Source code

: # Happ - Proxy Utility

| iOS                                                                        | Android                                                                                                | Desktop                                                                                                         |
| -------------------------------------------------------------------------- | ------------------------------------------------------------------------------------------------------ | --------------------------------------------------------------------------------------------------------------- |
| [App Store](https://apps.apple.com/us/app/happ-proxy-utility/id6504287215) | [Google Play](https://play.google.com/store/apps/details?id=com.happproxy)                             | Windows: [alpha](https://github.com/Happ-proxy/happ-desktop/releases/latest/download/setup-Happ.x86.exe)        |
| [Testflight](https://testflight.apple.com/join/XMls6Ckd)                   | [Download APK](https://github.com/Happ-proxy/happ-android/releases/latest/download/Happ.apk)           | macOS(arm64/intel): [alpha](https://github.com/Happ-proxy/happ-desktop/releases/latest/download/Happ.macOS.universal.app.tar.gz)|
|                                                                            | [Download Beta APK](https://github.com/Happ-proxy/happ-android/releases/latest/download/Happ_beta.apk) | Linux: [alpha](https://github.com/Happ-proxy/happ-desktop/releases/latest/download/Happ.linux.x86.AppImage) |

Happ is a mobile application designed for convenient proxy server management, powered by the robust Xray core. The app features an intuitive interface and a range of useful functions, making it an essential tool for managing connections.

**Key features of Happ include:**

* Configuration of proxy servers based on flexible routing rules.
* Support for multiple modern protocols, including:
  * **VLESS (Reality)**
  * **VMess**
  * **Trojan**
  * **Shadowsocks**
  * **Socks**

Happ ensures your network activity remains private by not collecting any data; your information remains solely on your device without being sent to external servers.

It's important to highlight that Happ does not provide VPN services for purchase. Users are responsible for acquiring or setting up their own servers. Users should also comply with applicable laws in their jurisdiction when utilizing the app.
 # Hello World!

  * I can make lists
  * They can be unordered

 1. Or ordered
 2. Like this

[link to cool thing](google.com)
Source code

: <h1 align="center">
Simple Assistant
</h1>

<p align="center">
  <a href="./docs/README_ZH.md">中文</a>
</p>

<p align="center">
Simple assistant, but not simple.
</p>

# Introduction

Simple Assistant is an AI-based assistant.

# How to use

::::

## YOUR GOAL:
Substitute "preview" for every occurrence of "alpha" in the listing above and output the full listing with no other changes.

## WORKED SOLUTION:
Source code

: # Happ - Proxy Utility

| iOS                                                                        | Android                                                                                                | Desktop                                                                                                         |
| -------------------------------------------------------------------------- | ------------------------------------------------------------------------------------------------------ | --------------------------------------------------------------------------------------------------------------- |
| [App Store](https://apps.apple.com/us/app/happ-proxy-utility/id6504287215) | [Google Play](https://play.google.com/store/apps/details?id=com.happproxy)                             | Windows: [preview](https://github.com/Happ-proxy/happ-desktop/releases/latest/download/setup-Happ.x86.exe)        |
| [Testflight](https://testflight.apple.com/join/XMls6Ckd)                   | [Download APK](https://github.com/Happ-proxy/happ-android/releases/latest/download/Happ.apk)           | macOS(arm64/intel): [preview](https://github.com/Happ-proxy/happ-desktop/releases/latest/download/Happ.macOS.universal.app.tar.gz)|
|                                                                            | [Download Beta APK](https://github.com/Happ-proxy/happ-android/releases/latest/download/Happ_beta.apk) | Linux: [preview](https://github.com/Happ-proxy/happ-desktop/releases/latest/download/Happ.linux.x86.AppImage) |

Happ is a mobile application designed for convenient proxy server management, powered by the robust Xray core. The app features an intuitive interface and a range of useful functions, making it an essential tool for managing connections.

**Key features of Happ include:**

* Configuration of proxy servers based on flexible routing rules.
* Support for multiple modern protocols, including:
  * **VLESS (Reality)**
  * **VMess**
  * **Trojan**
  * **Shadowsocks**
  * **Socks**

Happ ensures your network activity remains private by not collecting any data; your information remains solely on your device without being sent to external servers.

It's important to highlight that Happ does not provide VPN services for purchase. Users are responsible for acquiring or setting up their own servers. Users should also comply with applicable laws in their jurisdiction when utilizing the app.
 # Hello World!

  * I can make lists
  * They can be unordered

 1. Or ordered
 2. Like this

[link to cool thing](google.com)
Source code

: <h1 align="center">
Simple Assistant
</h1>

<p align="center">
  <a href="./docs/README_ZH.md">中文</a>
</p>

<p align="center">
Simple assistant, but not simple.
</p>

# Introduction

Simple Assistant is an AI-based assistant.

# How to use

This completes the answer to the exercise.